(Chart analysis data)
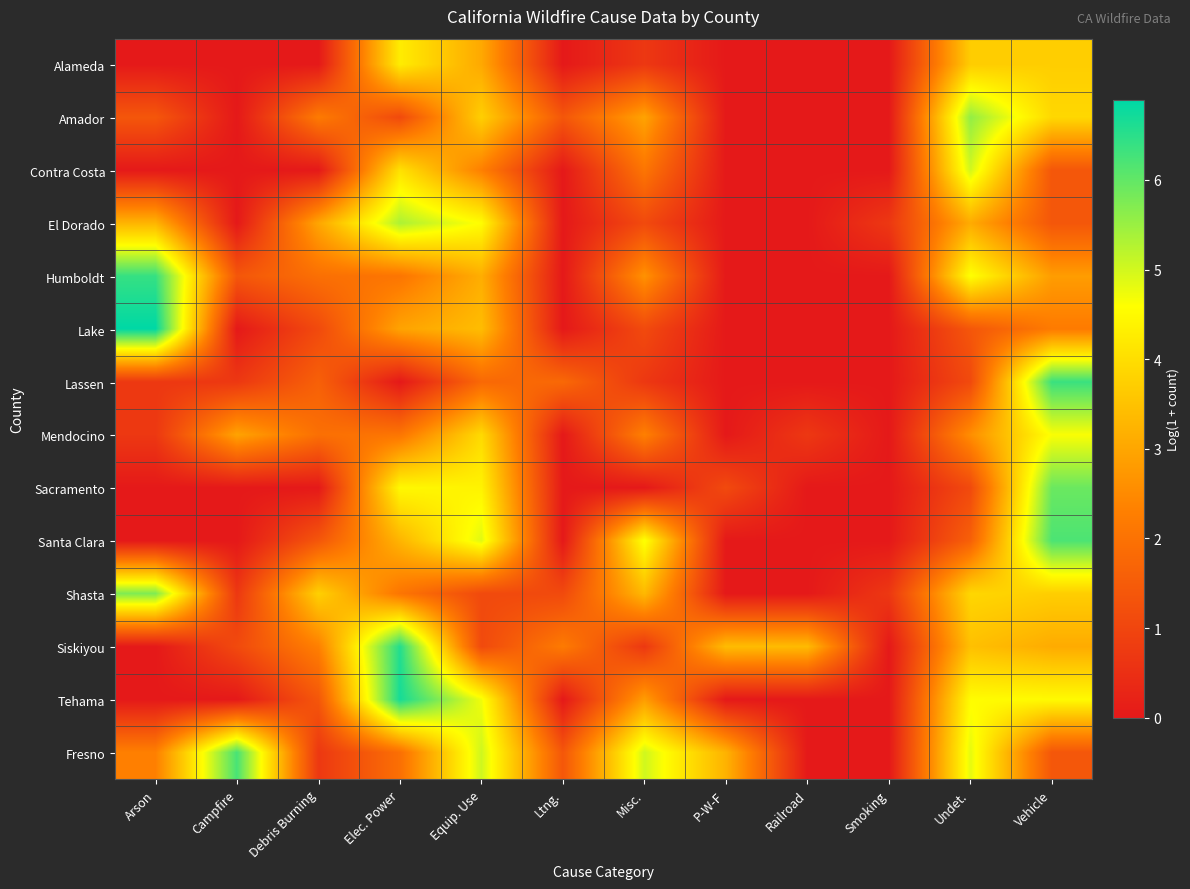

Between Misc. and Arson, which is larger?

Misc.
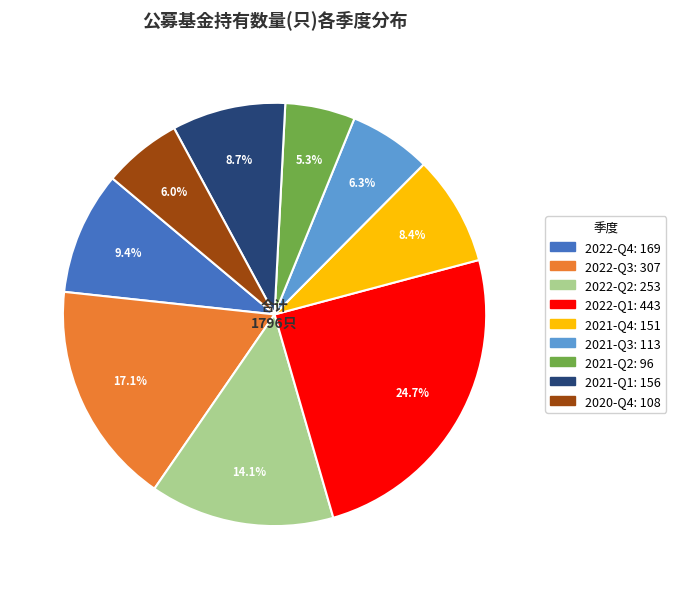

Which slice is the largest?

2022-Q1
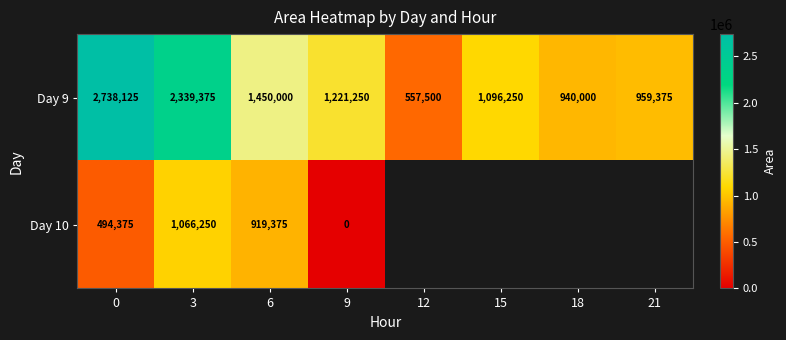

What is the average value of the Day 9 series?

1412734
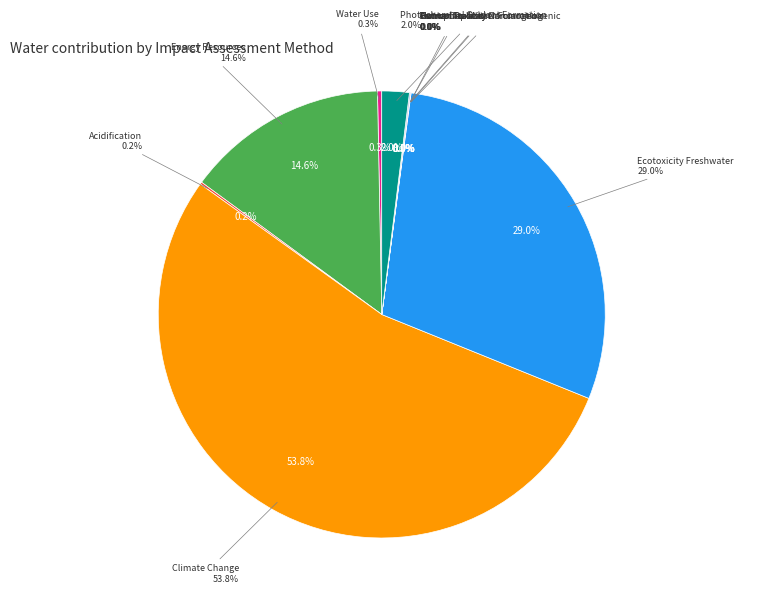

Count the number of slices in the pie.

11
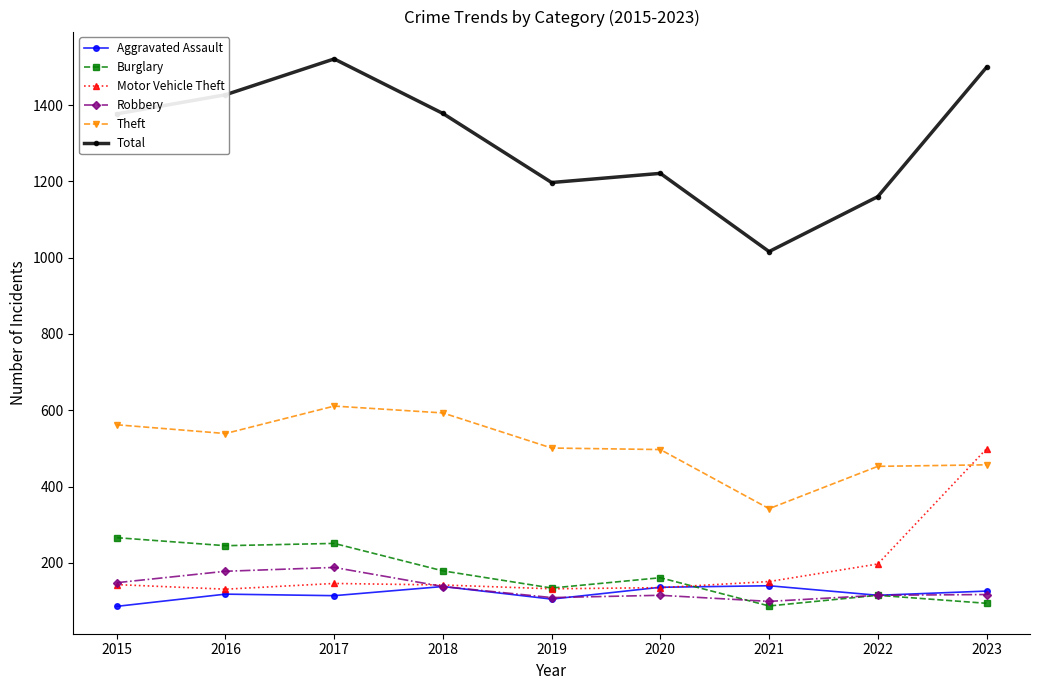

What is the sum of the Motor Vehicle Theft values at 2017 and 2023?

645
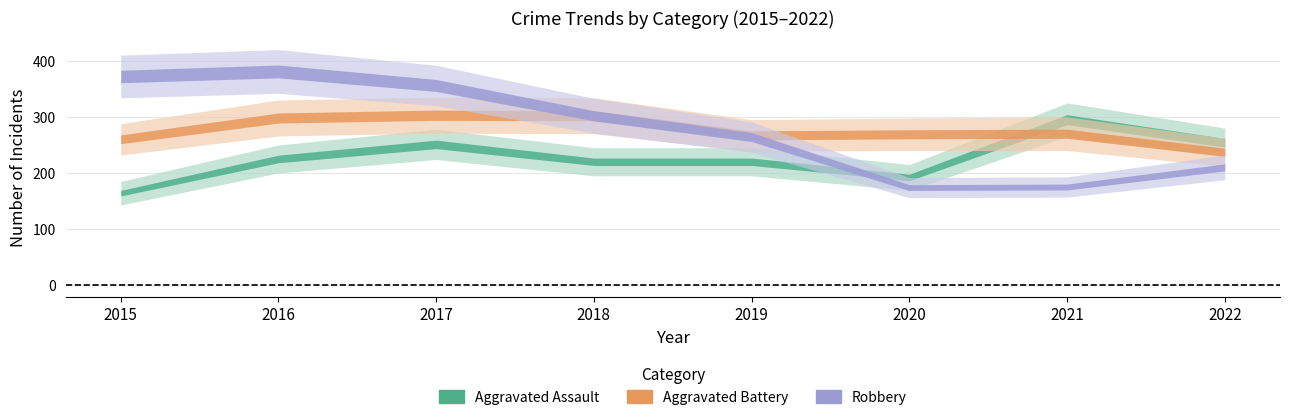

Rank the series at 2018 from lowest to highest value.

Aggravated Assault, Aggravated Battery, Robbery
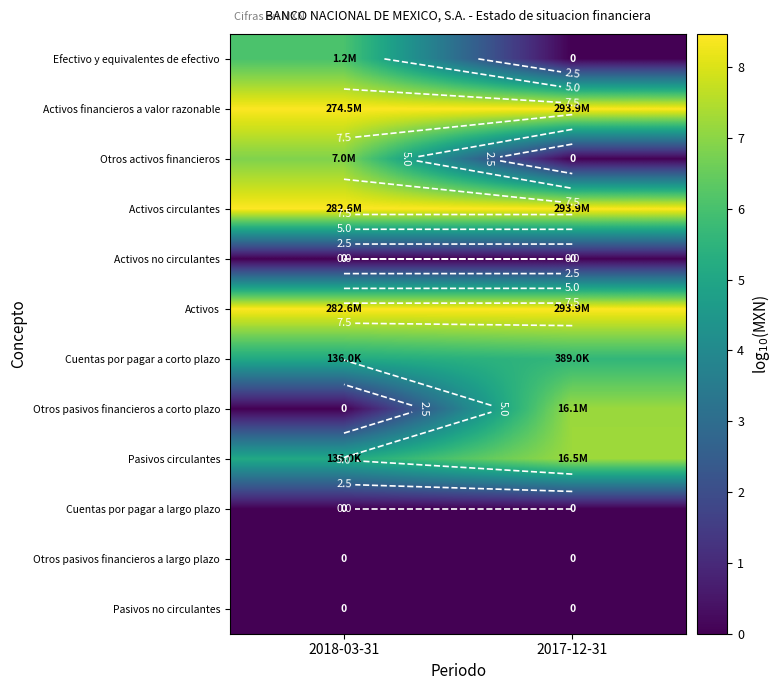

What is the total value across all series at 2017-12-31?

45.4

(TASK GOAL): Pull out every line above that contains the string "Misc", and copy each one in full.

(EXERCISE ANSWER):
Between Misc. and Arson, which is larger?
Misc.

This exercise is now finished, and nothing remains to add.